(Records from a data collection)
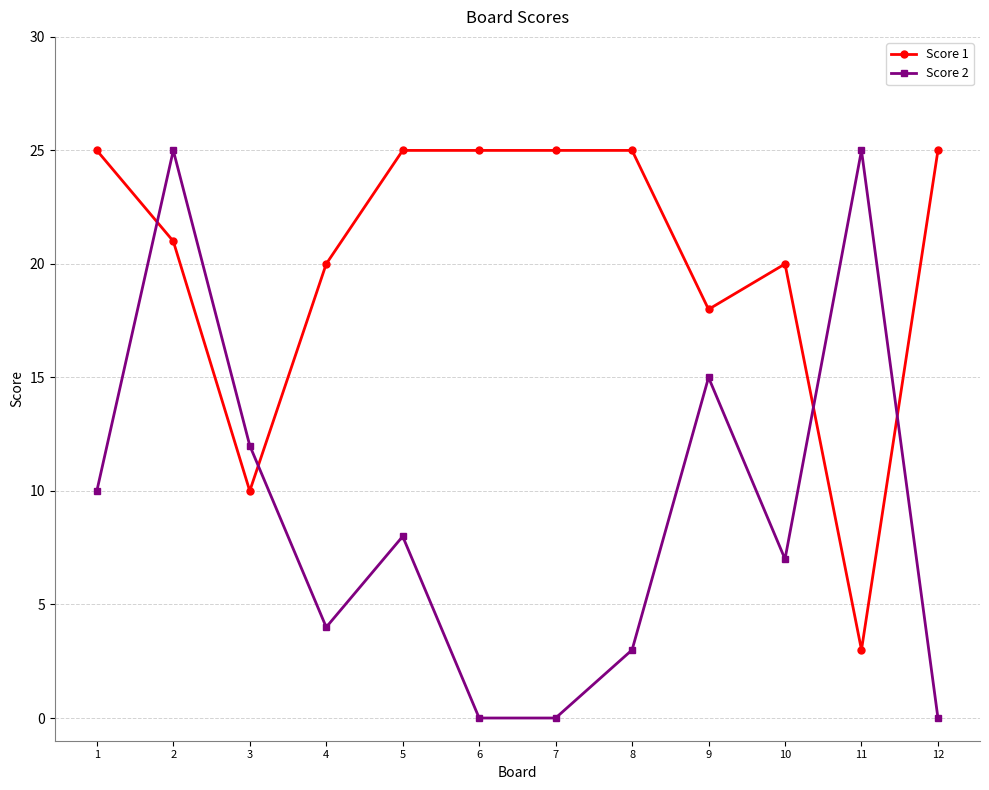

What is the total value across all series at 10?

27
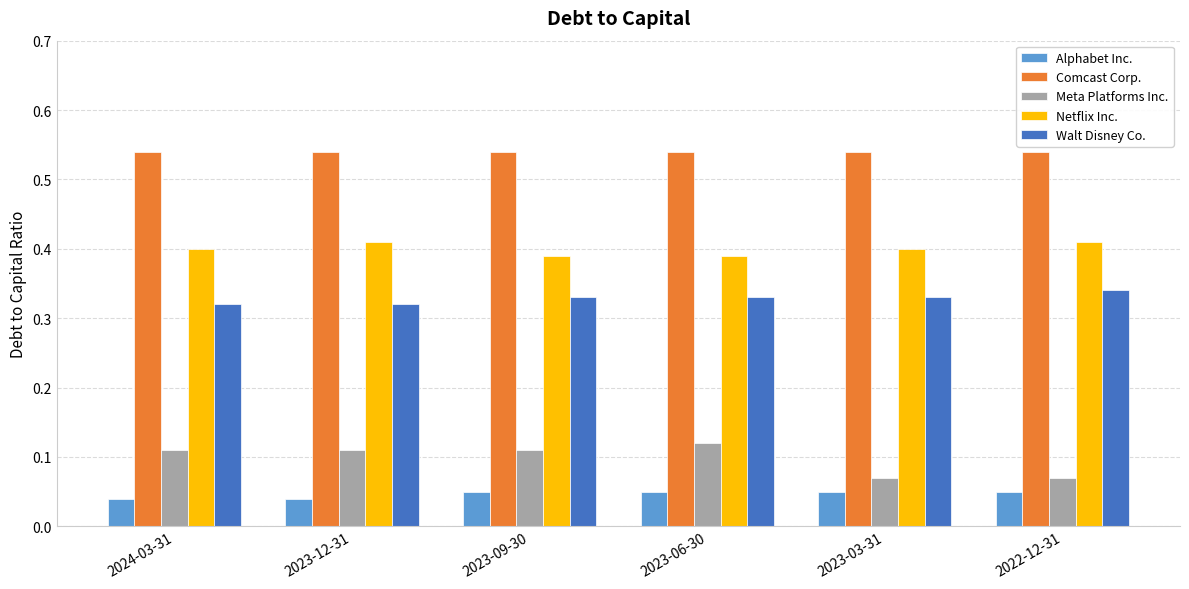

What is the sum of all Comcast Corp. values?

3.2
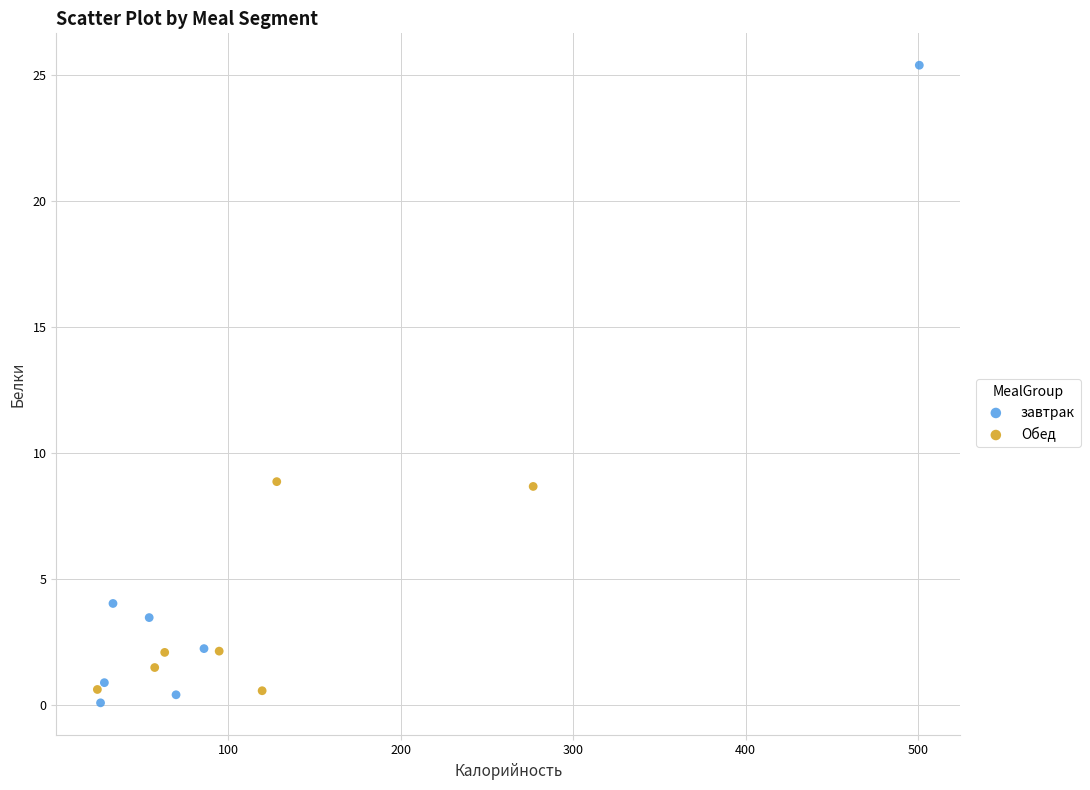

Which series has the widest spread of Y values?

завтрак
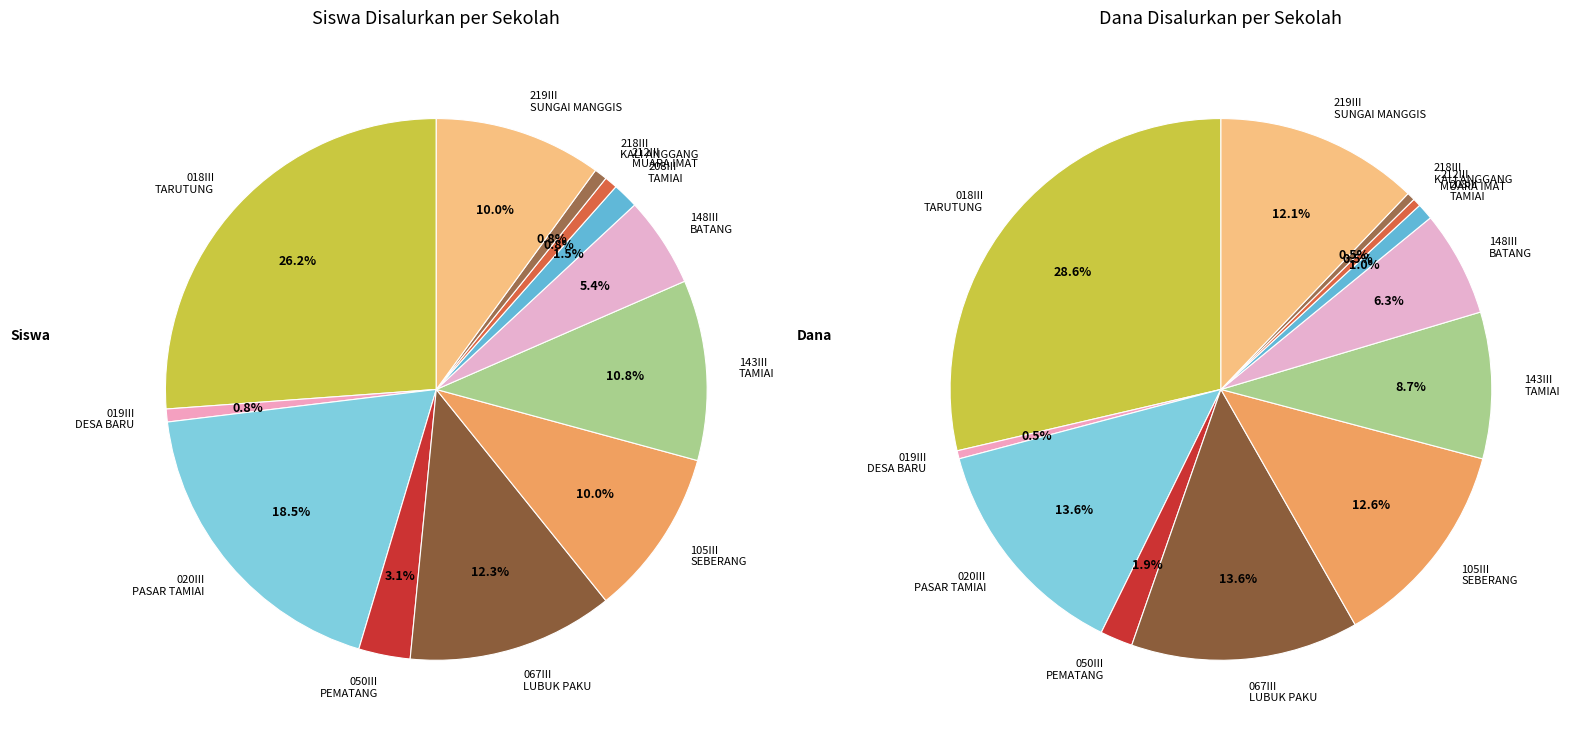

Is SD NEGERI 208III TAMIAI the majority of the pie?

No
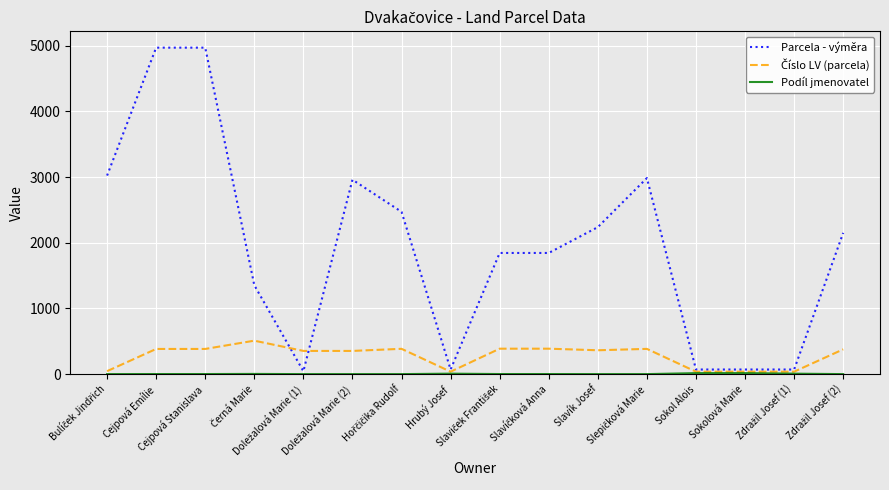

Which series has the largest total across all categories?

Parcela - výměra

▶ **What is required**: Reproduce the records above with every instance of "series" swapped for "data series" and nothing else altered. Leave the pictures out.

▶ **Result of this task**:
What is the total value across all data series at 10?

27

What is the sum of all Comcast Corp. values?

3.2

Which data series has the widest spread of Y values?

завтрак

Is SD NEGERI 208III TAMIAI the majority of the pie?

No

Which data series has the largest total across all categories?

Parcela - výměra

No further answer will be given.